Word for word, repeat the data that follows. Do not include the pictures.

[Opening Exercise data section]

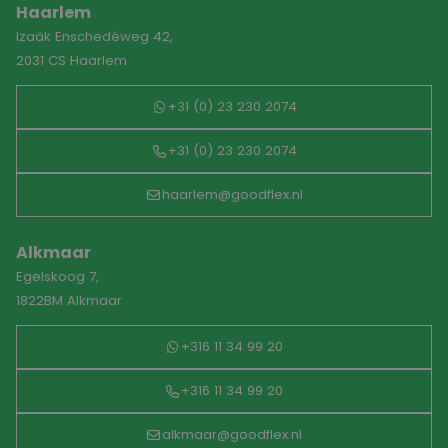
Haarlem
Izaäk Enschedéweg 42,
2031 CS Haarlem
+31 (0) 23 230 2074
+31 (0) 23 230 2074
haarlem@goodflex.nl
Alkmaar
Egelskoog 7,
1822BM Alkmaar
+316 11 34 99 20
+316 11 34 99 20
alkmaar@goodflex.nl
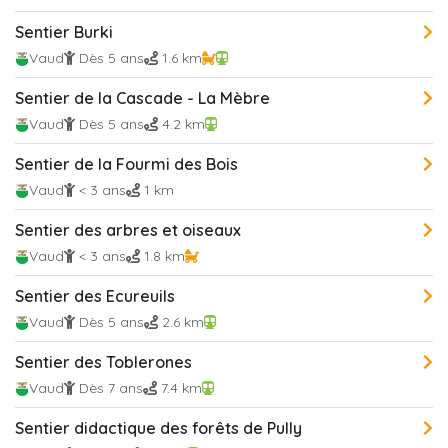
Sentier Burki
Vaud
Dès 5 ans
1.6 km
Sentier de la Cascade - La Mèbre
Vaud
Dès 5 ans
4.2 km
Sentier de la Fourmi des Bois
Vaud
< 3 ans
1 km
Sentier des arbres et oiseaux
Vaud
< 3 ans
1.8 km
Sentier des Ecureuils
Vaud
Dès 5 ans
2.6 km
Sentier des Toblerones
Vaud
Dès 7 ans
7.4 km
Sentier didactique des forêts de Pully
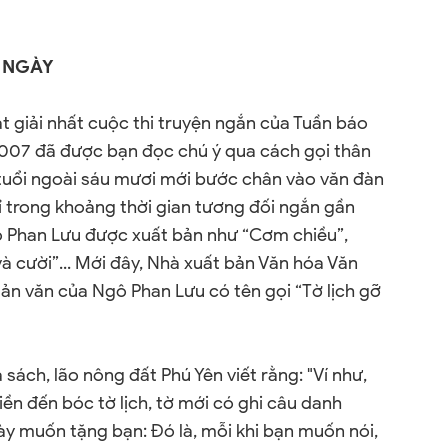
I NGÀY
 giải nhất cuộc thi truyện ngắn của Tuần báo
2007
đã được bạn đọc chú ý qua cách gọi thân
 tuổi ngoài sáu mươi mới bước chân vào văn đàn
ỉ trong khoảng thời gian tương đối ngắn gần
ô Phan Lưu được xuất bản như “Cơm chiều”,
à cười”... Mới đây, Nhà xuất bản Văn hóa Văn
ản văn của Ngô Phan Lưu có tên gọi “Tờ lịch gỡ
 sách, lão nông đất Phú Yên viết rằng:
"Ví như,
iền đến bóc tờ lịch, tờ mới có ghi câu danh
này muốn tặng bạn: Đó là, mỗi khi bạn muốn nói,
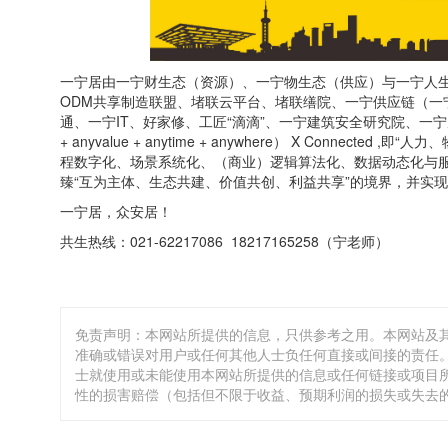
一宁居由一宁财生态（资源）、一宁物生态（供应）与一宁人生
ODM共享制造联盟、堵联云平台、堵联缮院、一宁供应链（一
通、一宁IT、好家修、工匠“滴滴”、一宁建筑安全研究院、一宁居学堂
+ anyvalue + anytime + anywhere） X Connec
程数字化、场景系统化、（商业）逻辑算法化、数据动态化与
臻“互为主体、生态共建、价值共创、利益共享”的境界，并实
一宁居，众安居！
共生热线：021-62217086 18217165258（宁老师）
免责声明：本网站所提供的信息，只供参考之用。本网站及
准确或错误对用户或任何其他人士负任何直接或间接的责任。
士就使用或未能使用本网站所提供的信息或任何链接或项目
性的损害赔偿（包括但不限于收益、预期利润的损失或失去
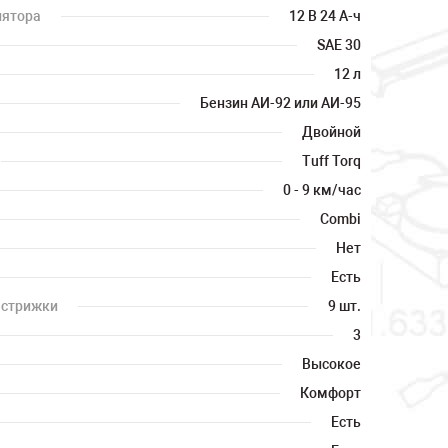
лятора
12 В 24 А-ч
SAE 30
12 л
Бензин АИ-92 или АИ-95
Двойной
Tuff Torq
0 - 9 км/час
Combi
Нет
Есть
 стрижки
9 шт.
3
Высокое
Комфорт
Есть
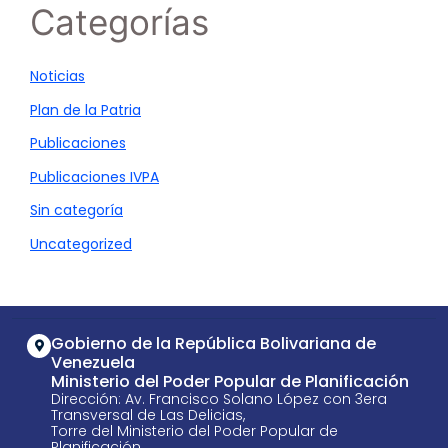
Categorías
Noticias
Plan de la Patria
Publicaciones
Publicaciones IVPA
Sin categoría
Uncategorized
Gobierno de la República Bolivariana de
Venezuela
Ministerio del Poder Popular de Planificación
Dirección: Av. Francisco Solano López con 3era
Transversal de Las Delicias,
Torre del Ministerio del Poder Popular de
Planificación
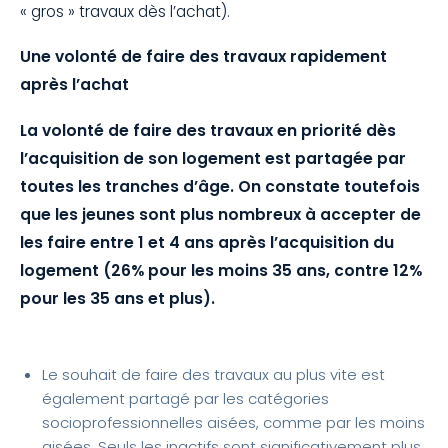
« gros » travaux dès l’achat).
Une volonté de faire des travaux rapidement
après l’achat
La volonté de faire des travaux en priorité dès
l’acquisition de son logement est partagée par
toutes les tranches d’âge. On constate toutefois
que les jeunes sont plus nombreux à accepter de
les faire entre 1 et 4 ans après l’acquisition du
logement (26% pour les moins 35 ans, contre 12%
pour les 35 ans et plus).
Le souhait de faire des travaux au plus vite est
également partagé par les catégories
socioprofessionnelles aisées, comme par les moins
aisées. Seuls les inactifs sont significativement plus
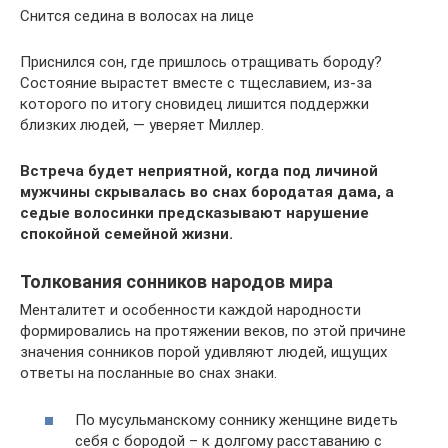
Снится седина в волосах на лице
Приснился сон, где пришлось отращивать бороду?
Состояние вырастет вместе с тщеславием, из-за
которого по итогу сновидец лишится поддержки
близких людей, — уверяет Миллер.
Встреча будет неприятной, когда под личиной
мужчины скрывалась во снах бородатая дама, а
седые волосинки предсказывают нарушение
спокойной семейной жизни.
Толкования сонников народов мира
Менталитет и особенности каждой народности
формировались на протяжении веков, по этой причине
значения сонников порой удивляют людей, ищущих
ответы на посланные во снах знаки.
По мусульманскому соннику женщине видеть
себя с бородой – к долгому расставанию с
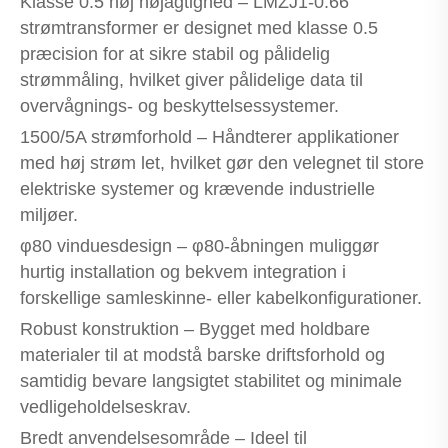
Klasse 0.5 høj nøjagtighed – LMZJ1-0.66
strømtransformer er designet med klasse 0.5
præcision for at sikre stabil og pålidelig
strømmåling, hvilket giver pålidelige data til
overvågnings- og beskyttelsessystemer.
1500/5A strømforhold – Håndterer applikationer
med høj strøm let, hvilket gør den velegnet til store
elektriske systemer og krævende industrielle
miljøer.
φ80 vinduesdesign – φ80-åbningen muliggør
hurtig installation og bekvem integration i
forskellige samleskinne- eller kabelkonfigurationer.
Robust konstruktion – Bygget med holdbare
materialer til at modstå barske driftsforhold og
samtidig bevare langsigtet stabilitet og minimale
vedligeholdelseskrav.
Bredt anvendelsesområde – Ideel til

[Closing Exercise data section]

Response for this exercise
Haarlem
Izaäk Enschedéweg 42,
2031 CS Haarlem
+31 (0) 23 230 2074
+31 (0) 23 230 2074
haarlem@goodflex.nl
Alkmaar
Egelskoog 7,
1822BM Alkmaar
+316 11 34 99 20
+316 11 34 99 20
alkmaar@goodflex.nl
Sentier Burki
Vaud
Dès 5 ans
1.6 km
Sentier de la Cascade - La Mèbre
Vaud
Dès 5 ans
4.2 km
Sentier de la Fourmi des Bois
Vaud
< 3 ans
1 km
Sentier des arbres et oiseaux
Vaud
< 3 ans
1.8 km
Sentier des Ecureuils
Vaud
Dès 5 ans
2.6 km
Sentier des Toblerones
Vaud
Dès 7 ans
7.4 km
Sentier didactique des forêts de Pully
I NGÀY
 giải nhất cuộc thi truyện ngắn của Tuần báo
2007
đã được bạn đọc chú ý qua cách gọi thân
 tuổi ngoài sáu mươi mới bước chân vào văn đàn
ỉ trong khoảng thời gian tương đối ngắn gần
ô Phan Lưu được xuất bản như “Cơm chiều”,
à cười”... Mới đây, Nhà xuất bản Văn hóa Văn
ản văn của Ngô Phan Lưu có tên gọi “Tờ lịch gỡ
 sách, lão nông đất Phú Yên viết rằng:
"Ví như,
iền đến bóc tờ lịch, tờ mới có ghi câu danh
này muốn tặng bạn: Đó là, mỗi khi bạn muốn nói,
一宁居由一宁财生态（资源）、一宁物生态（供应）与一宁人生
ODM共享制造联盟、堵联云平台、堵联缮院、一宁供应链（一
通、一宁IT、好家修、工匠“滴滴”、一宁建筑安全研究院、一宁居学堂
+ anyvalue + anytime + anywhere） X Connec
程数字化、场景系统化、（商业）逻辑算法化、数据动态化与
臻“互为主体、生态共建、价值共创、利益共享”的境界，并实
一宁居，众安居！
共生热线：021-62217086 18217165258（宁老师）
免责声明：本网站所提供的信息，只供参考之用。本网站及
准确或错误对用户或任何其他人士负任何直接或间接的责任。
士就使用或未能使用本网站所提供的信息或任何链接或项目
性的损害赔偿（包括但不限于收益、预期利润的损失或失去
лятора
12 В 24 А-ч
SAE 30
12 л
Бензин АИ-92 или АИ-95
Двойной
Tuff Torq
0 - 9 км/час
Combi
Нет
Есть
 стрижки
9 шт.
3
Высокое
Комфорт
Есть
Categorías
Noticias
Plan de la Patria
Publicaciones
Publicaciones IVPA
Sin categoría
Uncategorized
Gobierno de la República Bolivariana de
Venezuela
Ministerio del Poder Popular de Planificación
Dirección: Av. Francisco Solano López con 3era
Transversal de Las Delicias,
Torre del Ministerio del Poder Popular de
Planificación
« gros » travaux dès l’achat).
Une volonté de faire des travaux rapidement
après l’achat
La volonté de faire des travaux en priorité dès
l’acquisition de son logement est partagée par
toutes les tranches d’âge. On constate toutefois
que les jeunes sont plus nombreux à accepter de
les faire entre 1 et 4 ans après l’acquisition du
logement (26% pour les moins 35 ans, contre 12%
pour les 35 ans et plus).
Le souhait de faire des travaux au plus vite est
également partagé par les catégories
socioprofessionnelles aisées, comme par les moins
aisées. Seuls les inactifs sont significativement plus
Снится седина в волосах на лице
Приснился сон, где пришлось отращивать бороду?
Состояние вырастет вместе с тщеславием, из-за
которого по итогу сновидец лишится поддержки
близких людей, — уверяет Миллер.
Встреча будет неприятной, когда под личиной
мужчины скрывалась во снах бородатая дама, а
седые волосинки предсказывают нарушение
спокойной семейной жизни.
Толкования сонников народов мира
Менталитет и особенности каждой народности
формировались на протяжении веков, по этой причине
значения сонников порой удивляют людей, ищущих
ответы на посланные во снах знаки.
По мусульманскому соннику женщине видеть
себя с бородой – к долгому расставанию с
Klasse 0.5 høj nøjagtighed – LMZJ1-0.66
strømtransformer er designet med klasse 0.5
præcision for at sikre stabil og pålidelig
strømmåling, hvilket giver pålidelige data til
overvågnings- og beskyttelsessystemer.
1500/5A strømforhold – Håndterer applikationer
med høj strøm let, hvilket gør den velegnet til store
elektriske systemer og krævende industrielle
miljøer.
φ80 vinduesdesign – φ80-åbningen muliggør
hurtig installation og bekvem integration i
forskellige samleskinne- eller kabelkonfigurationer.
Robust konstruktion – Bygget med holdbare
materialer til at modstå barske driftsforhold og
samtidig bevare langsigtet stabilitet og minimale
vedligeholdelseskrav.
Bredt anvendelsesområde – Ideel til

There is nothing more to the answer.